The dangers of custodial accounts; not your keys, not your money. Security practices for long-term vs. short-term storage, trading, and transacting. I don't leave any currency (crypto or fiat) in an exchange for longer than 15 minutes. I use these cryptocurrencies to pay my bills, so I transact very often. So far, I've only ever lost small amounts of bitcoin through stupid mistakes.
1. Don't leave your money on exchanges longer than you have to. If you day-trade, make sure you understand the risk that entails.
2. Organise a tiered storage system of hot and cold wallets, factoring in the amount of bitcoin you're storing, how you plan to use it (soon or not for a long time), and what security risks you're willing to take with each tier.
3. Use cold storage (i.e. paper wallets) for large amounts or for bitcoins you don't plan on using for a longer period of time.
4. Use hardware wallets that are PIN or password-protected
5. Use multi-signature multi-party or multi-factor wallets for carrying out your weekly business transactions.
6. Use hot wallets (ex. mobile wallets) for petty cash, or if you are the Oprah of cryptocurrency.
Transcript
[AUDIENCE] I really enjoyed the testimony you gave to the Australian Senate. I thought that was excellent. In [the testimony], you mentioned and warned against the dangers of custodial accounts. [ANDREAS] Yes.
[AUDIENCE] At that point, I realized all of my cryptocurrency was locked up in custodial accounts. By implication, it wasn't mine because I didn't have the private keys. [AUDIENCE] How do you use bitcoin both as a long-term store of value, and as something you transact with, between all the available options: paper wallets, custodial accounts, and other kinds of online wallets? [ANDREAS] How do I personally use that?
[AUDIENCE] Yes. And how would you recommend someone go about using it? [ANDREAS] Okay. Since 2013, the maximum amount of time I have left currency, crypto or fiat, on an exchange...
is fifteen minutes. I transact weekly, sometimes more often. I don't day trade, that's not my purpose. I use it as a working currency.
I get paid in bitcoin and in ether; I use [them] to pay my bills, to live. I live in the Bitcoin community, so I have to transact. I often have to exchange because I can't always... buy the things I want with cryptocurrencies.
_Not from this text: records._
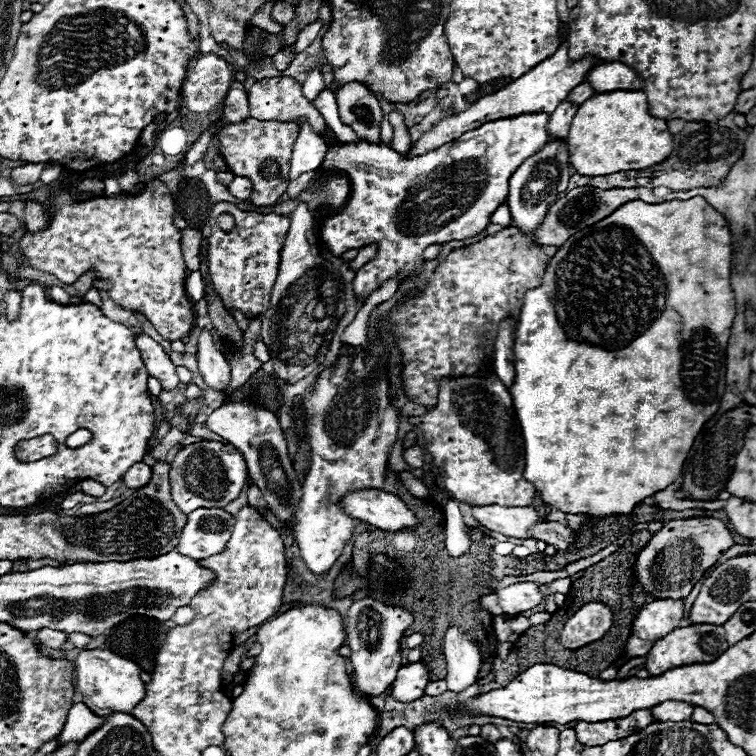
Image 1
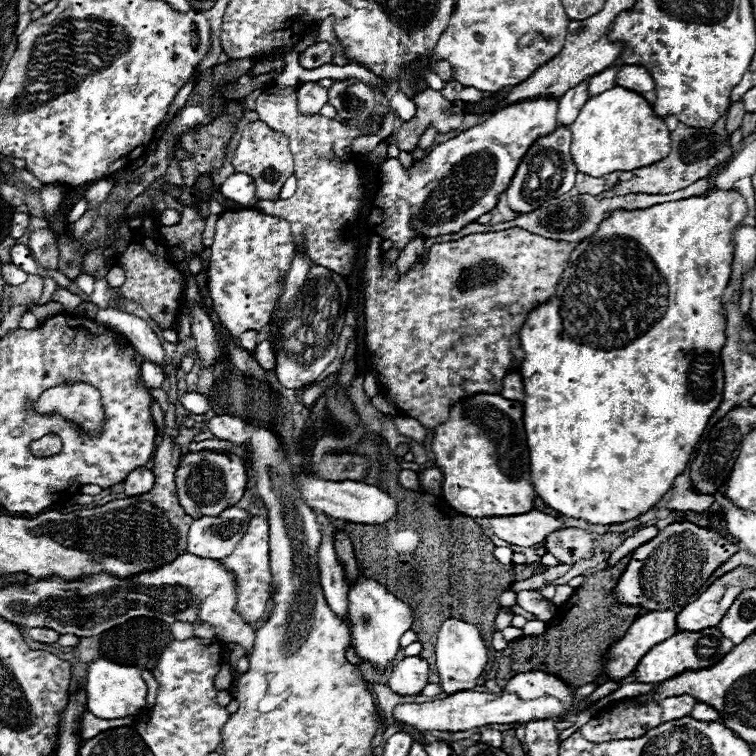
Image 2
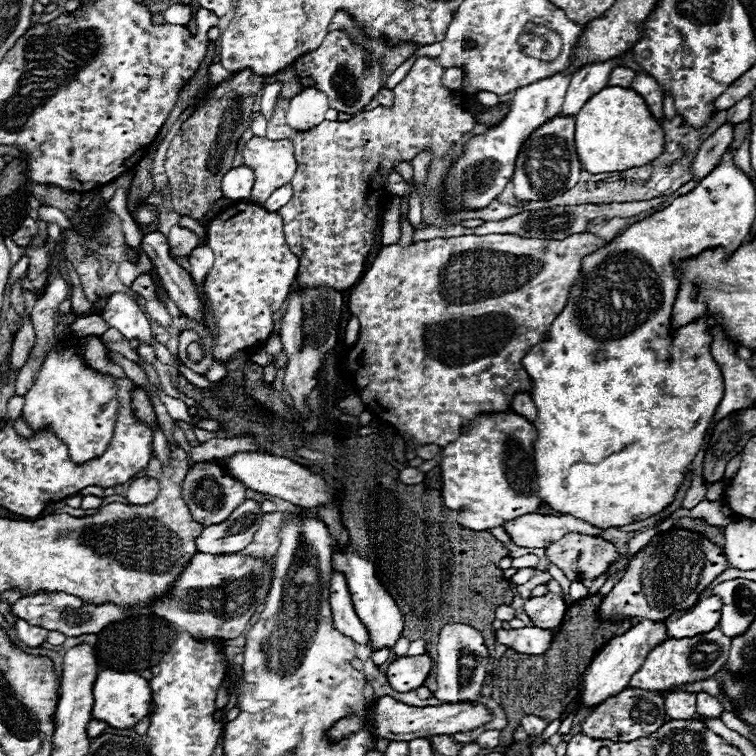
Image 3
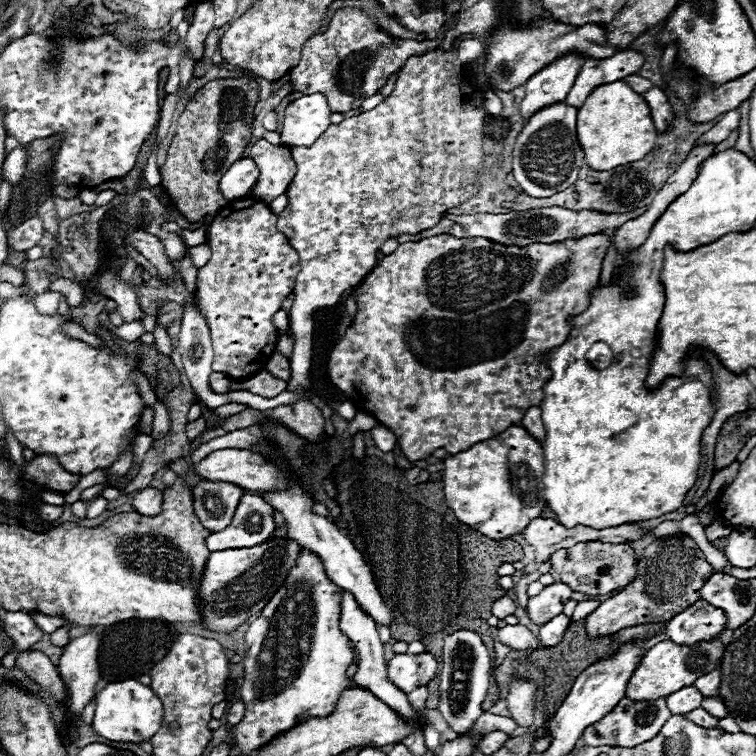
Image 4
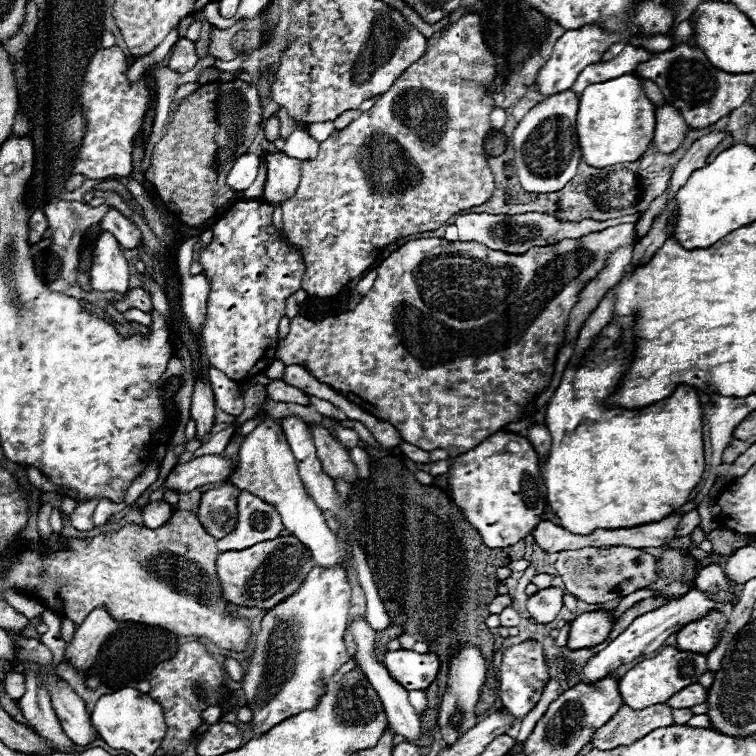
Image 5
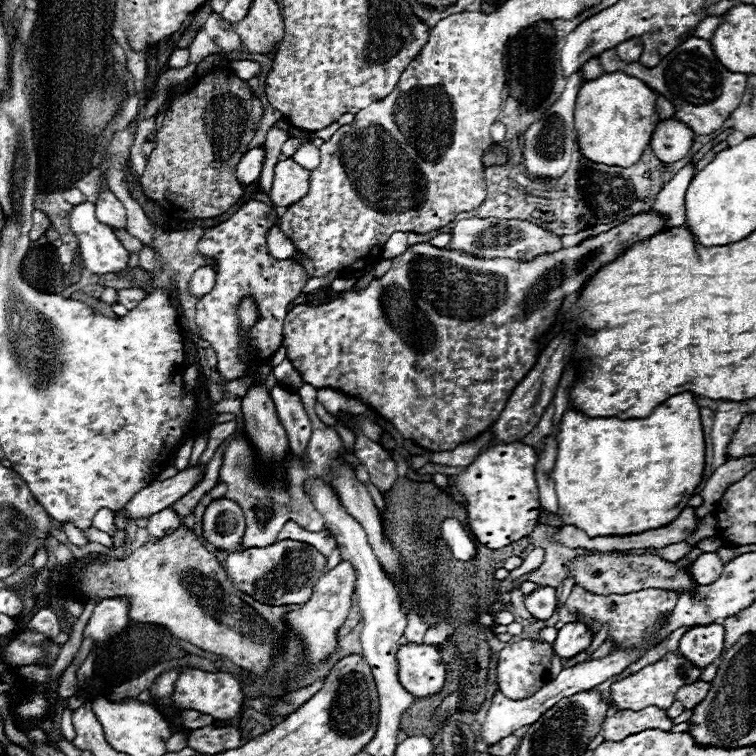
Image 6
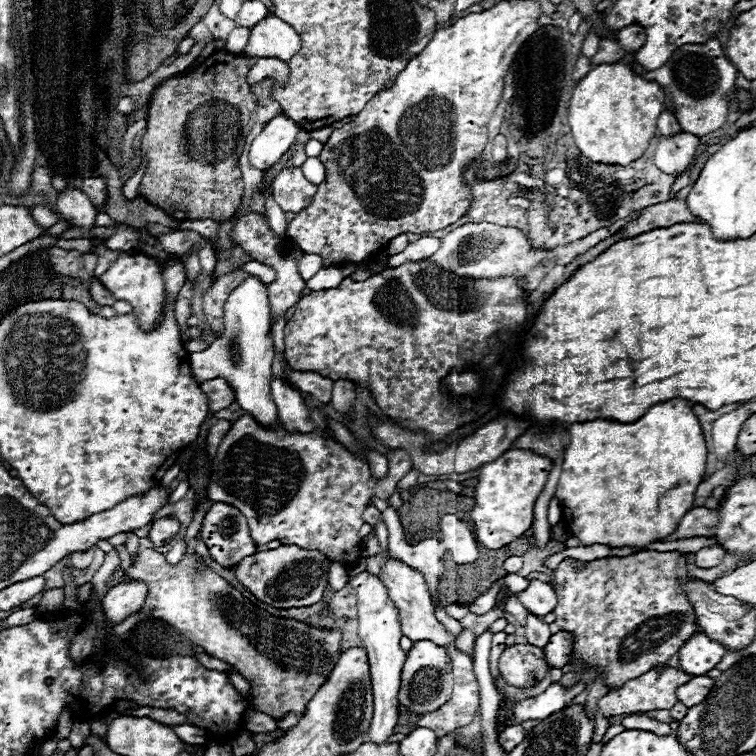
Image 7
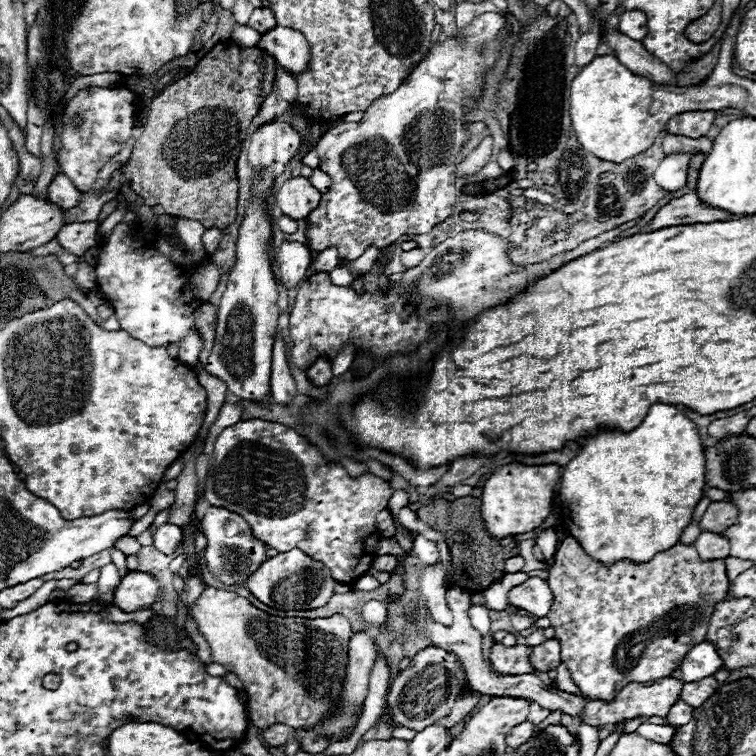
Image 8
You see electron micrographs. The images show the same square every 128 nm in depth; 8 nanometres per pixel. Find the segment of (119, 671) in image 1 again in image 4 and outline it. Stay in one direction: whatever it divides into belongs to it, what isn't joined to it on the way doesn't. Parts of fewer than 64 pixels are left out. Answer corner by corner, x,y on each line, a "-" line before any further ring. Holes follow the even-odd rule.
124,680
124,682
110,682
102,688
96,696
96,712
92,720
92,728
112,740
112,742
144,742
150,740
156,730
160,730
160,722
164,718
164,708
158,696
152,692
150,686
140,684
138,680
How do I [use exchanges]? In and out. In, three confirmations, sell, ACH or bank transfer out. I don't even leave fiat on exchanges.
I don't trust them to hold money. I don't trust banks to hold money, so how am I going to trust a two-year-old startup that has six employees? [Laughter] Are you kidding me? I don't leave money on exchanges.
That's difficult to do if you're day trading. If you day trade in this environment with these assets of great volatility, you're a brave person. [Laughter] How do I use it? My holdings are in tiers.
Think of it as: hot, warm, cold, and deep freeze. On the cold side, I hold a (honestly) small amount, because this hasn't been a most profitable idea: jumping into an untested technology and not getting paid for a couple of years. But anyway, I have a small amount of bitcoin in deep freeze storage, meaning they're held on keys... not instantiated on any electronic device.
They exist in such a way that they're encrypted with a memorized passphrase, which I have also communicated to people who might become my heirs, so [the bitcoin won't] get lost with me. That's cold storage. Then I have an intermediate tier, which is on several hardware wallets; pin-protected, passphrase-protected, backed up with mnemonic phrases. Then I [have] a warm tier [with] a small amount of operating cash that I use for my businesses, to pay contractors and subcontractors, etc.
Those are in multi-signature [addresses], where either there are other people who are required to consent, or multi-factor wallets in which I'm the only party, but I have several devices that need to sign... independently in order to exercise a transaction. Finally, I have my hot wallet, which is in my back pocket. At the moment, [a Mycelium mobile wallet].
I keep a couple hundred dollars [in there], mostly for the purpose of giving everybody a [fraction of] a bitcoin, as if I'm the Oprah of cryptocurrencies. 'You get a bitcoin and you get a bitcoin!' [Laugther] Actually a millibit, because things are going well! 'A milibit for you and a milibit for you!' So to answer your question: I have tiers. I never keep on my hot wallet more than I'm comfortable keeping in cash, in my physical wallet, as fiat.
I often have to move things around in order to manage it. So far, I have only lost bitcoin through my own stupidity. For example, misplacing a backup and then trashing my phone. I've lost small amounts, less than $100.
I've never been hacked. Fingers crossed. I don't assume I won't be hacked, I assume I might. But as long as it's on the warm side of my wallets, I can take that risk.